The symbolic aspects of marihuana are the, most intangible of the items to which the Commission must address itself, and yet they may be at the heart of the marihuana problem. Use of marihuana was, and still is, age-specific. It was youth-related at a time in American history when the adult society was alarmed by the implications of the youth " movement": defiance of the established order, the adoption of new life styles, the emergence of "street people," campus unrest, drug use, communal living, protest politics, and even political radicalism. In an age characterized by the so-called generation gap, marihuana symbolizes the cultural divide.

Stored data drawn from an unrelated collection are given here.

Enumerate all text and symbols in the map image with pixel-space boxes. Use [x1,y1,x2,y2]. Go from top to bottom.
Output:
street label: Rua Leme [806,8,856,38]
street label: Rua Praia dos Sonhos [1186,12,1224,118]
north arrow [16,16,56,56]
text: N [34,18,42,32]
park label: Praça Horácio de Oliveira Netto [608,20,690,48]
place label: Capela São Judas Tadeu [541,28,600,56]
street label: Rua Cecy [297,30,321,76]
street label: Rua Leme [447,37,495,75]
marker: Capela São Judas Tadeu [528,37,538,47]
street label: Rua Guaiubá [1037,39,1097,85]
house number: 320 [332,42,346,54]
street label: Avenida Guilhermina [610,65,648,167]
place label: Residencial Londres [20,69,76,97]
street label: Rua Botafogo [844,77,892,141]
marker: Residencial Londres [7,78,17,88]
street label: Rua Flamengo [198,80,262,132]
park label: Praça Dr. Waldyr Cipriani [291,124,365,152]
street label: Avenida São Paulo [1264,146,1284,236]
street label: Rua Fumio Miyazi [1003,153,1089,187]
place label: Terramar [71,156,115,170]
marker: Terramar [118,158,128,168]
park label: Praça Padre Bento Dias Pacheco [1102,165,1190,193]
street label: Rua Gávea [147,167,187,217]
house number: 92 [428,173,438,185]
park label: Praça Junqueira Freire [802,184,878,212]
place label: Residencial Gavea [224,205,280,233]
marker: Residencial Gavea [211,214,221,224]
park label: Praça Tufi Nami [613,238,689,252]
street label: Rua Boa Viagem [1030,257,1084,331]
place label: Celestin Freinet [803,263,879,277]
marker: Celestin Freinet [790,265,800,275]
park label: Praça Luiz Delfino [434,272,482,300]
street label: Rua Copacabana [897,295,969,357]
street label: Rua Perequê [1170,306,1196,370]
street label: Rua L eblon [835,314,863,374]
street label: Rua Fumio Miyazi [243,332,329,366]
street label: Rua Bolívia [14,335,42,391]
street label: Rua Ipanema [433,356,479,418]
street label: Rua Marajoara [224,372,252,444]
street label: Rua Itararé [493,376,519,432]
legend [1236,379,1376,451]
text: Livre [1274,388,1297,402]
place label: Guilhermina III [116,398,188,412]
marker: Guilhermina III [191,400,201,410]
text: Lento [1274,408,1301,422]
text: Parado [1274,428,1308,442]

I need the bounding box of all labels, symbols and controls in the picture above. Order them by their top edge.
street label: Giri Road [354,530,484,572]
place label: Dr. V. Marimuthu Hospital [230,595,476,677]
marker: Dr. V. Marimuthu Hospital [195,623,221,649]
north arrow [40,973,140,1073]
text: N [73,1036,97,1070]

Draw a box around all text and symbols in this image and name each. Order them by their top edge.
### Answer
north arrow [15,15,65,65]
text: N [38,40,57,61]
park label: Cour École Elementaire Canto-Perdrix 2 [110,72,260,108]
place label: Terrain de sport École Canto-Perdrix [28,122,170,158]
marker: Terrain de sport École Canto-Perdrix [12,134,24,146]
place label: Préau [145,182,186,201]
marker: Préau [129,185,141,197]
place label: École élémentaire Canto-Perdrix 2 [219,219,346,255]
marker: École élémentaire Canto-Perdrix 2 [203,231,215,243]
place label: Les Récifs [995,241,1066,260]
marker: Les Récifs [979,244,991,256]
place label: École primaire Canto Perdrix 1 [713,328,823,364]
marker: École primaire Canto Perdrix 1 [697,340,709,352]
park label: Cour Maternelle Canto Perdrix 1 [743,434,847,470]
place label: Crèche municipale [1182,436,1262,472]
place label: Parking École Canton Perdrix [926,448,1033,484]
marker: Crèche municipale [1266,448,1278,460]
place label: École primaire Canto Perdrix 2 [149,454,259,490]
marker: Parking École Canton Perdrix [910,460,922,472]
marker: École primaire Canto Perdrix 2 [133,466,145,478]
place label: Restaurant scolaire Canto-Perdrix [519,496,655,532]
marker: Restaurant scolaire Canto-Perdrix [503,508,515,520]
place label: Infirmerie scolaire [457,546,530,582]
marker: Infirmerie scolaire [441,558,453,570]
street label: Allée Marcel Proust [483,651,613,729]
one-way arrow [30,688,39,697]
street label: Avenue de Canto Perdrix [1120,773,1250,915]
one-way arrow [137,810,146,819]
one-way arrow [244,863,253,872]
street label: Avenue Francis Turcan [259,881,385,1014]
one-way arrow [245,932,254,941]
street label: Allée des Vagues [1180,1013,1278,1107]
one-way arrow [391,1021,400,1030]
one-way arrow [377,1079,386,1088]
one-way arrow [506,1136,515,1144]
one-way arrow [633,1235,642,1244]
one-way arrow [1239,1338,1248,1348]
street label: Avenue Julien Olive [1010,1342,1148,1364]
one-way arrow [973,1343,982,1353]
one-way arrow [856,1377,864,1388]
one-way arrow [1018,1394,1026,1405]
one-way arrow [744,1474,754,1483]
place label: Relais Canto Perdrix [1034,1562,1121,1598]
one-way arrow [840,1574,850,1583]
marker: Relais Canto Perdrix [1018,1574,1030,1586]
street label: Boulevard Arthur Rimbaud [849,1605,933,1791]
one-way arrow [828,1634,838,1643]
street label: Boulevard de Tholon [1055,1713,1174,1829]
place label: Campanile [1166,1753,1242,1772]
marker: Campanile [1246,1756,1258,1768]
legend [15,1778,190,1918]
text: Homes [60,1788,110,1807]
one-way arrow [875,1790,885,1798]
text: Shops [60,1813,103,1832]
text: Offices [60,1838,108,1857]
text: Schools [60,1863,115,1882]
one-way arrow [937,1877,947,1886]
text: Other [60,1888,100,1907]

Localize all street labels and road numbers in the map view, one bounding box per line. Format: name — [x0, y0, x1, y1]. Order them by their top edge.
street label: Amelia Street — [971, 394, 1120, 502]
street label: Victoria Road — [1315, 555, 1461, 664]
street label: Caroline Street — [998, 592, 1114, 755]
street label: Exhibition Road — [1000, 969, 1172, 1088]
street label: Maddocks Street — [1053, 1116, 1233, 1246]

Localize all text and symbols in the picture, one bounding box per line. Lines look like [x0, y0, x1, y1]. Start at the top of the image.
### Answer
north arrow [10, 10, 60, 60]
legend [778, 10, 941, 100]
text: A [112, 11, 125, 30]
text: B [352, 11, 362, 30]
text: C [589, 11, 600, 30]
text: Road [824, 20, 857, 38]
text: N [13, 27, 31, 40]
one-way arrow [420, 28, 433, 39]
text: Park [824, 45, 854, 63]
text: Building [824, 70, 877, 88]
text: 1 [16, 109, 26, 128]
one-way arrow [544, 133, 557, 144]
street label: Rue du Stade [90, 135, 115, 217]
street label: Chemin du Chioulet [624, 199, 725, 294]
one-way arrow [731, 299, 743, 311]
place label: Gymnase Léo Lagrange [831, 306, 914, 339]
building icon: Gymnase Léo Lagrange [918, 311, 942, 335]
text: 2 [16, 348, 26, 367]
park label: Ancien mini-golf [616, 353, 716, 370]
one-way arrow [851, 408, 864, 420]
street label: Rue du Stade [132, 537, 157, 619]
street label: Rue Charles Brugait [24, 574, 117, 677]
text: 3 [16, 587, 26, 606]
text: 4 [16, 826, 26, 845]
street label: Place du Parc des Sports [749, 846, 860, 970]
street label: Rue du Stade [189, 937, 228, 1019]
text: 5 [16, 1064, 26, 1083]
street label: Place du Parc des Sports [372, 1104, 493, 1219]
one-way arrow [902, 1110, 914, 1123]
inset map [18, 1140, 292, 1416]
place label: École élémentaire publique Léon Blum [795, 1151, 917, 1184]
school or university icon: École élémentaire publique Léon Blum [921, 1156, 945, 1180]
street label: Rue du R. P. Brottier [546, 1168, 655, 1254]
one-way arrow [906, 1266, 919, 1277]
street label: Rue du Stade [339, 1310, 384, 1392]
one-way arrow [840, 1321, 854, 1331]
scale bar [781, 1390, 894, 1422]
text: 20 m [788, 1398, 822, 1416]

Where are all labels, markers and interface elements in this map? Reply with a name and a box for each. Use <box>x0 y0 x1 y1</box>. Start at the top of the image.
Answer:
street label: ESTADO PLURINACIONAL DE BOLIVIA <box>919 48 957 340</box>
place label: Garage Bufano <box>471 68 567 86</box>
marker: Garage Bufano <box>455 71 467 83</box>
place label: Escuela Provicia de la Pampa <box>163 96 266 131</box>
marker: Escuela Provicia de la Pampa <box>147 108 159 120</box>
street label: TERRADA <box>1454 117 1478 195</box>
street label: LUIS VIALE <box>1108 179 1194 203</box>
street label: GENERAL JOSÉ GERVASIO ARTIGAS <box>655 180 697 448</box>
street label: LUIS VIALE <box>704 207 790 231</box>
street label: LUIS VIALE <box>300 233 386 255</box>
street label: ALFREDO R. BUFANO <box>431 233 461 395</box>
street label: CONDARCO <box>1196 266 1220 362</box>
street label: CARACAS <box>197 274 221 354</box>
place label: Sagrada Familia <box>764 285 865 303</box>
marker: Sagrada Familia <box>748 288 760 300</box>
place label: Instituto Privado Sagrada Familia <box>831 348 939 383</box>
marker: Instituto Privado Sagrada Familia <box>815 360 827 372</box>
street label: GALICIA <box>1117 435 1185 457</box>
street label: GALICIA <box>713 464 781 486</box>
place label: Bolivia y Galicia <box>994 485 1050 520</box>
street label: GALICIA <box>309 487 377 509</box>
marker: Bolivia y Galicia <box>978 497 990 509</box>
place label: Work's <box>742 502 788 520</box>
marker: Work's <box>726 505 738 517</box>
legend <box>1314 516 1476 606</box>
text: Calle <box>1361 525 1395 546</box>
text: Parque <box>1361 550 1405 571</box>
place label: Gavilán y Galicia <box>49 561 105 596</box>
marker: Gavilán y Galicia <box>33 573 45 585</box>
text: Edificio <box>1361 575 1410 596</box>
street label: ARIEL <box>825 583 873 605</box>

For youth, marihuana became a convenient symbol of disaffection with traditional society, an allure which supplemented its recreational attraction. Smoking marihuana may have appealed to large numbers of youth who opposed certain policies or trends, but who maintained faith in the American system as a whole. In ;a time when symbolic speech is often preferred to the literal form, marihuana was a convenient instrument of mini-protest. It was also an agent of group solidarity, as the widely-publicized rock concerts so well illustrate.

For the adult society, the decade of the sixties was a distressing time. The net effect of racial unrest, campus disruption, political assassination, economic woes and an unpopular war was widespread uneasiness. Attending a general fear that the nation was witnessing its own disintegration was a desire to shore up our institutions and hold the line. That line was easy to define where drugs, particularly marihuana, were concerned.

Use of drugs, including marihuana, is against the law. For many, marihuana symbolized disorder in a society frustrated by increasing lawlessness. Insistence on application of the law tended also to harden views, thereby escalating still further the use of marihuana as a symbolic issue.

The social conflicts underlying the drug's symbolic status have dissipated somewhat in the past few years; and in some ways, the Commission has similarly noted a partial deflation of the marihuana problem and of the emotionalism surrounding it. We are hopeful that our attempt to clarify the scientific and normative dimensions of marihuana use will further deemphasize, the problem orientation and facilitate rational decision-making.